1. Index of Births, Deaths, and Marriages in Sydney Newspapers Vol 1 1830-1832
[Nola Mackey,1996,65pp, ISBN 1875840133,Out of Print]
2. Index of Births, Deaths, and Marriages in Sydney Newspapers Vol 2 1833-1835
[Nola Mackey,1996,107pp,ISBN 187584015X,Out of Print]
3. Index of Births, Deaths, and Marriages in Sydney Newspapers Vol 3 1836-1837
[Nola Mackey,1996,91pp,ISBN 1875840176, Out of Print]
4. Index of Births, Deaths, and Marriages in Sydney Newspapers Vol 4 1838
[Nola Mackey,1994,65pp,ISBN 18758409192,Out of Print]
5. Index of Births, Deaths, and Marriages in Sydney Newspapers Vol 5 1839
[Nola Mackey,1994,67pp,ISBN 1875840214,Out of Print]
6. Index of Births, Deaths, and Marriages in Sydney Newspapers Vol 6 1840
[Nola Mackey,1995, 64pp, ISBN 1875840230,Out of Print]
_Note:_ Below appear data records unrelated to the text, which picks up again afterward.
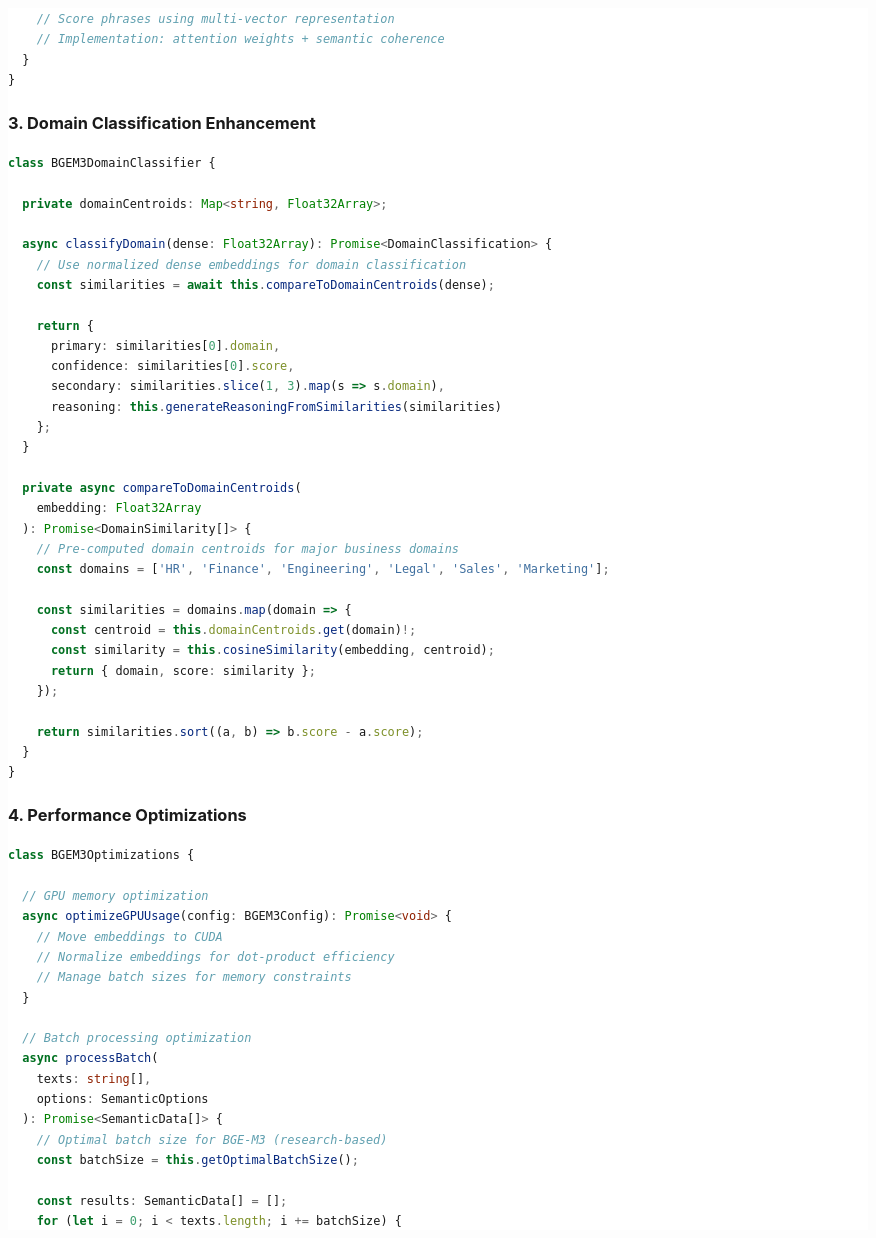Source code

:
 ```typescript
    // Score phrases using multi-vector representation
    // Implementation: attention weights + semantic coherence
  }
}
```

### 3. Domain Classification Enhancement

```typescript
class BGEM3DomainClassifier {

  private domainCentroids: Map<string, Float32Array>;

  async classifyDomain(dense: Float32Array): Promise<DomainClassification> {
    // Use normalized dense embeddings for domain classification
    const similarities = await this.compareToDomainCentroids(dense);

    return {
      primary: similarities[0].domain,
      confidence: similarities[0].score,
      secondary: similarities.slice(1, 3).map(s => s.domain),
      reasoning: this.generateReasoningFromSimilarities(similarities)
    };
  }

  private async compareToDomainCentroids(
    embedding: Float32Array
  ): Promise<DomainSimilarity[]> {
    // Pre-computed domain centroids for major business domains
    const domains = ['HR', 'Finance', 'Engineering', 'Legal', 'Sales', 'Marketing'];

    const similarities = domains.map(domain => {
      const centroid = this.domainCentroids.get(domain)!;
      const similarity = this.cosineSimilarity(embedding, centroid);
      return { domain, score: similarity };
    });

    return similarities.sort((a, b) => b.score - a.score);
  }
}
```

### 4. Performance Optimizations

```typescript
class BGEM3Optimizations {

  // GPU memory optimization
  async optimizeGPUUsage(config: BGEM3Config): Promise<void> {
    // Move embeddings to CUDA
    // Normalize embeddings for dot-product efficiency
    // Manage batch sizes for memory constraints
  }

  // Batch processing optimization
  async processBatch(
    texts: string[],
    options: SemanticOptions
  ): Promise<SemanticData[]> {
    // Optimal batch size for BGE-M3 (research-based)
    const batchSize = this.getOptimalBatchSize();

    const results: SemanticData[] = [];
    for (let i = 0; i < texts.length; i += batchSize) {
```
Here are some examples of Birth, Death and Marriage Notices and Reports in newspapers which allows you so see the range and type of information given.
As wonderful as it is having this electronic access to newspapers family historians need to remember. One document or newspaper item concerning an event is not proof.
Assessing Newspapers as a Family History Source
- Do not automatically take the published word as gospel, and proof of what happened. Look at the evidence and how it was presented. Reports of Inquests and Court Proceeding are likely to be correct as the evidence is taken under oath, but an obituary or biography of a person’s life may contain untruths and exaggerations.
- If there were more than one newspaper being published in the area in a time period look at them all. You will be surprised to learn they will not report the same event exactly the same. There may be more information in one than the other.
- Not all newspapers are equal- and there is good reporting and bad reporting and much depends on the editor of the paper at the time.
- Newspapers have always been in the business of selling news, but they have always come under the Crown laws concerning slander and misrepresentation of facts. Some owner/editors stretched these boundaries and have found themselves in Court. There have been several newspapers who were sent to the wall and insolvency through court cases concerning slandering opposition newspapers.